Line count for the string "inferiore" in the records below: report that figure and nothing else.

START Data provided

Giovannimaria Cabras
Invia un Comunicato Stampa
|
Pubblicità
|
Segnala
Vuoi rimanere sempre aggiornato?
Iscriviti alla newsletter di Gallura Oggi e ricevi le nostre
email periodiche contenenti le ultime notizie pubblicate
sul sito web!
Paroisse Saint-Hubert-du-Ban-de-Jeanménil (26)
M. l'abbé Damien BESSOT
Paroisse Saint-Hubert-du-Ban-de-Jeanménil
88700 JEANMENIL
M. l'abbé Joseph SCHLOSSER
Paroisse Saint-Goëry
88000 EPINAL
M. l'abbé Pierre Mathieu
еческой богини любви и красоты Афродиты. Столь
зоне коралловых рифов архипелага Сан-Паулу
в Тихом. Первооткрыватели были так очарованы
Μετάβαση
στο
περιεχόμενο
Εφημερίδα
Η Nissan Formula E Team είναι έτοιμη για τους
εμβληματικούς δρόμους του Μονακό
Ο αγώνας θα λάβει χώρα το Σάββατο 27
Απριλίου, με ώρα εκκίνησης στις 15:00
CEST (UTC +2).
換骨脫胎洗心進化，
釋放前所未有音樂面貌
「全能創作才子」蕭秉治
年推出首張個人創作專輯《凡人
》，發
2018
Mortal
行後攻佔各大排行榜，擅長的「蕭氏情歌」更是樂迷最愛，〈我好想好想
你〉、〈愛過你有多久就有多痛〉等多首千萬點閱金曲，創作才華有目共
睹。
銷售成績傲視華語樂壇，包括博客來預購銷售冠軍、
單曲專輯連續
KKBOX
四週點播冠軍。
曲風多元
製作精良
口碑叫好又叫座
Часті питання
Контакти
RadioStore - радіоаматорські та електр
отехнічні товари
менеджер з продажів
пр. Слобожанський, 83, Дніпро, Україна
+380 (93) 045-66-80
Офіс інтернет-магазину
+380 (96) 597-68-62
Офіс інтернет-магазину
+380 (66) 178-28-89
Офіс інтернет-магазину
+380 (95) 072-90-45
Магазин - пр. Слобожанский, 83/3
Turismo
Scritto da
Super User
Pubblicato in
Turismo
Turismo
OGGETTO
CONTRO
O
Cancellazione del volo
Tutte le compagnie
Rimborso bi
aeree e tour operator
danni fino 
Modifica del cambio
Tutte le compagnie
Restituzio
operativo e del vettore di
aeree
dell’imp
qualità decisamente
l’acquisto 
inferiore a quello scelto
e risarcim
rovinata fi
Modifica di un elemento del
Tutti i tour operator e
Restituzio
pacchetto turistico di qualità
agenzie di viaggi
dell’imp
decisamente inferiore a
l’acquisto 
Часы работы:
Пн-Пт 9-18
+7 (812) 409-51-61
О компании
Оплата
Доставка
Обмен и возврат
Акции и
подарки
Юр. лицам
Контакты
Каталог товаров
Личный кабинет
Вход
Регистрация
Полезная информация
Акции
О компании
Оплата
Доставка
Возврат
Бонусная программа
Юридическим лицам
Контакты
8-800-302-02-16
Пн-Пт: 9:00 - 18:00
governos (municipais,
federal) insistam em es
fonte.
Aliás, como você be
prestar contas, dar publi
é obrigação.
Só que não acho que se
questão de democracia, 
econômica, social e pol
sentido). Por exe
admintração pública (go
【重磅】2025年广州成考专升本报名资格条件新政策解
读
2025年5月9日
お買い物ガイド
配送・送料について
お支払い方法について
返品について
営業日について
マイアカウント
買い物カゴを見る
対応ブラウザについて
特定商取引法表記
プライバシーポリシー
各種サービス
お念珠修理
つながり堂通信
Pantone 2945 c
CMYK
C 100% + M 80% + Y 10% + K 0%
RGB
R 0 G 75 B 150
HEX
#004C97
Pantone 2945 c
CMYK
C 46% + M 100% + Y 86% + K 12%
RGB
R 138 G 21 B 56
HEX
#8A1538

END Data provided

- Result of this exercise
2